Work item | The full set of records must be printed exactly as given.

*** Data shown ***

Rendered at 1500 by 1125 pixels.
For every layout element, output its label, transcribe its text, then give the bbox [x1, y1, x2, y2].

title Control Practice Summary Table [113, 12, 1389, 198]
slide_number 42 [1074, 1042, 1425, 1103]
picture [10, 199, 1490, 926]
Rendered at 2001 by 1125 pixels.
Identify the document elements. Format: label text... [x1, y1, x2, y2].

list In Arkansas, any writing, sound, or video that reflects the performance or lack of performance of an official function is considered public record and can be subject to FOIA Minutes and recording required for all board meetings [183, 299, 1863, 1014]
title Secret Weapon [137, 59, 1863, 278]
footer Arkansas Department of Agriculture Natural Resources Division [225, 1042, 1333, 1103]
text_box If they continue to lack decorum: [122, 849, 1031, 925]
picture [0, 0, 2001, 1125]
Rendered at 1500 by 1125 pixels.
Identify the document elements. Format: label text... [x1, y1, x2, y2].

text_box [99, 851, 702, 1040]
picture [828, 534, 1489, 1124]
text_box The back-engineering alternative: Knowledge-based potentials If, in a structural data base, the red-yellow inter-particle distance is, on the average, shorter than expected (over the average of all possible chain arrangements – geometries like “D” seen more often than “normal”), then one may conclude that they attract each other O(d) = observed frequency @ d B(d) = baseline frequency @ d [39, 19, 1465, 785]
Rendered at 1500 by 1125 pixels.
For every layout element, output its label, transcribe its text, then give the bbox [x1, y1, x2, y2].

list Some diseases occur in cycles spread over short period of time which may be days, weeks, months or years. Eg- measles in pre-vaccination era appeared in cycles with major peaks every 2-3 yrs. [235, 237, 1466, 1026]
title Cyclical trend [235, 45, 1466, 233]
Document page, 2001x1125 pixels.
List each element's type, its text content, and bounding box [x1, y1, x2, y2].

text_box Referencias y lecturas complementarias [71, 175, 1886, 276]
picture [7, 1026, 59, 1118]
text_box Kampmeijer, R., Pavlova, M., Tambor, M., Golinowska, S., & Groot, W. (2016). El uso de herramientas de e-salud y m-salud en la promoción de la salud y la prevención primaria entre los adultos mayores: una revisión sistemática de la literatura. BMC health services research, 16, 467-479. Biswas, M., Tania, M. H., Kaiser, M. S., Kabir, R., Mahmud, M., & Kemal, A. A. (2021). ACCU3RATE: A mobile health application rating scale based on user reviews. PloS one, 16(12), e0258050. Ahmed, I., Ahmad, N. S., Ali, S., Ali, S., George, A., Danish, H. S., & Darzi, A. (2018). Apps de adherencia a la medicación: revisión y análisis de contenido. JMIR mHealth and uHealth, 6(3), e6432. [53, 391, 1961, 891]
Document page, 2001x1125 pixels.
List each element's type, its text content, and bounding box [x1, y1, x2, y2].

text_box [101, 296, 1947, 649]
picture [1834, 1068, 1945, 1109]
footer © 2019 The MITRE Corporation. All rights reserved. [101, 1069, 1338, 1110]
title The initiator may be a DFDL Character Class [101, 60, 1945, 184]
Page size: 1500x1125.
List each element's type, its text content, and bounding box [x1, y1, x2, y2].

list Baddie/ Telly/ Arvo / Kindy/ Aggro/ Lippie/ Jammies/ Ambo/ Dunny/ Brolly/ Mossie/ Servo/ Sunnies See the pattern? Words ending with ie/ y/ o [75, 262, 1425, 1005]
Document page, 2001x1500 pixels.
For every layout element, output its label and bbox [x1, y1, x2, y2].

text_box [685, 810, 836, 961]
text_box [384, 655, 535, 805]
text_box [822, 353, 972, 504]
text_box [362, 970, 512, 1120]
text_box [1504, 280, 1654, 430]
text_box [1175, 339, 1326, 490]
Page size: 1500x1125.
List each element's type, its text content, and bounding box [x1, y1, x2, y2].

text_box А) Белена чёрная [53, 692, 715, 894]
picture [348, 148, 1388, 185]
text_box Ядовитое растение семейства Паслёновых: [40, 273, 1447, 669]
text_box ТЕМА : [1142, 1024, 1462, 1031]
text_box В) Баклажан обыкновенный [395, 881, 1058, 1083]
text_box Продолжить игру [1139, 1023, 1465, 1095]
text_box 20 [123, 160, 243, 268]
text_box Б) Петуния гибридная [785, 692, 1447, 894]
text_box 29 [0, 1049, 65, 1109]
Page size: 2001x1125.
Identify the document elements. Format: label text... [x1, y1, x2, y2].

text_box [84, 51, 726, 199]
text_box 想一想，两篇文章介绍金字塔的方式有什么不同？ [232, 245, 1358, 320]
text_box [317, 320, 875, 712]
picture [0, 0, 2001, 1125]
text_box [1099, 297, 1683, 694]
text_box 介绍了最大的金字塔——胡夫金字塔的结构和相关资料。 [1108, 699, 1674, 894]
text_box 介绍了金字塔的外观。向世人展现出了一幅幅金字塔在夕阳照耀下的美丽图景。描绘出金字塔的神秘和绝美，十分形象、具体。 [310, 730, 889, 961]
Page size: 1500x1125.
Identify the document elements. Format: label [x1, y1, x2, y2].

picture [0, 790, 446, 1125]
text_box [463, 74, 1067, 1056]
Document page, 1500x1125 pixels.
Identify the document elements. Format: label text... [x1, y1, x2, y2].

***

Solution |
Rendered at 1500 by 1125 pixels.
For every layout element, output its label, transcribe its text, then give the bbox [x1, y1, x2, y2].

title Control Practice Summary Table [113, 12, 1389, 198]
slide_number 42 [1074, 1042, 1425, 1103]
picture [10, 199, 1490, 926]
Rendered at 2001 by 1125 pixels.
Identify the document elements. Format: label text... [x1, y1, x2, y2].

list In Arkansas, any writing, sound, or video that reflects the performance or lack of performance of an official function is considered public record and can be subject to FOIA Minutes and recording required for all board meetings [183, 299, 1863, 1014]
title Secret Weapon [137, 59, 1863, 278]
footer Arkansas Department of Agriculture Natural Resources Division [225, 1042, 1333, 1103]
text_box If they continue to lack decorum: [122, 849, 1031, 925]
picture [0, 0, 2001, 1125]
Rendered at 1500 by 1125 pixels.
Identify the document elements. Format: label text... [x1, y1, x2, y2].

text_box [99, 851, 702, 1040]
picture [828, 534, 1489, 1124]
text_box The back-engineering alternative: Knowledge-based potentials If, in a structural data base, the red-yellow inter-particle distance is, on the average, shorter than expected (over the average of all possible chain arrangements – geometries like “D” seen more often than “normal”), then one may conclude that they attract each other O(d) = observed frequency @ d B(d) = baseline frequency @ d [39, 19, 1465, 785]
Rendered at 1500 by 1125 pixels.
For every layout element, output its label, transcribe its text, then give the bbox [x1, y1, x2, y2].

list Some diseases occur in cycles spread over short period of time which may be days, weeks, months or years. Eg- measles in pre-vaccination era appeared in cycles with major peaks every 2-3 yrs. [235, 237, 1466, 1026]
title Cyclical trend [235, 45, 1466, 233]
Document page, 2001x1125 pixels.
List each element's type, its text content, and bounding box [x1, y1, x2, y2].

text_box Referencias y lecturas complementarias [71, 175, 1886, 276]
picture [7, 1026, 59, 1118]
text_box Kampmeijer, R., Pavlova, M., Tambor, M., Golinowska, S., & Groot, W. (2016). El uso de herramientas de e-salud y m-salud en la promoción de la salud y la prevención primaria entre los adultos mayores: una revisión sistemática de la literatura. BMC health services research, 16, 467-479. Biswas, M., Tania, M. H., Kaiser, M. S., Kabir, R., Mahmud, M., & Kemal, A. A. (2021). ACCU3RATE: A mobile health application rating scale based on user reviews. PloS one, 16(12), e0258050. Ahmed, I., Ahmad, N. S., Ali, S., Ali, S., George, A., Danish, H. S., & Darzi, A. (2018). Apps de adherencia a la medicación: revisión y análisis de contenido. JMIR mHealth and uHealth, 6(3), e6432. [53, 391, 1961, 891]
Document page, 2001x1125 pixels.
List each element's type, its text content, and bounding box [x1, y1, x2, y2].

text_box [101, 296, 1947, 649]
picture [1834, 1068, 1945, 1109]
footer © 2019 The MITRE Corporation. All rights reserved. [101, 1069, 1338, 1110]
title The initiator may be a DFDL Character Class [101, 60, 1945, 184]
Page size: 1500x1125.
List each element's type, its text content, and bounding box [x1, y1, x2, y2].

list Baddie/ Telly/ Arvo / Kindy/ Aggro/ Lippie/ Jammies/ Ambo/ Dunny/ Brolly/ Mossie/ Servo/ Sunnies See the pattern? Words ending with ie/ y/ o [75, 262, 1425, 1005]
Document page, 2001x1500 pixels.
For every layout element, output its label and bbox [x1, y1, x2, y2].

text_box [685, 810, 836, 961]
text_box [384, 655, 535, 805]
text_box [822, 353, 972, 504]
text_box [362, 970, 512, 1120]
text_box [1504, 280, 1654, 430]
text_box [1175, 339, 1326, 490]
Page size: 1500x1125.
List each element's type, its text content, and bounding box [x1, y1, x2, y2].

text_box А) Белена чёрная [53, 692, 715, 894]
picture [348, 148, 1388, 185]
text_box Ядовитое растение семейства Паслёновых: [40, 273, 1447, 669]
text_box ТЕМА : [1142, 1024, 1462, 1031]
text_box В) Баклажан обыкновенный [395, 881, 1058, 1083]
text_box Продолжить игру [1139, 1023, 1465, 1095]
text_box 20 [123, 160, 243, 268]
text_box Б) Петуния гибридная [785, 692, 1447, 894]
text_box 29 [0, 1049, 65, 1109]
Page size: 2001x1125.
Identify the document elements. Format: label text... [x1, y1, x2, y2].

text_box [84, 51, 726, 199]
text_box 想一想，两篇文章介绍金字塔的方式有什么不同？ [232, 245, 1358, 320]
text_box [317, 320, 875, 712]
picture [0, 0, 2001, 1125]
text_box [1099, 297, 1683, 694]
text_box 介绍了最大的金字塔——胡夫金字塔的结构和相关资料。 [1108, 699, 1674, 894]
text_box 介绍了金字塔的外观。向世人展现出了一幅幅金字塔在夕阳照耀下的美丽图景。描绘出金字塔的神秘和绝美，十分形象、具体。 [310, 730, 889, 961]
Page size: 1500x1125.
Identify the document elements. Format: label [x1, y1, x2, y2].

picture [0, 790, 446, 1125]
text_box [463, 74, 1067, 1056]
Document page, 1500x1125 pixels.
Identify the document elements. Format: label text... [x1, y1, x2, y2].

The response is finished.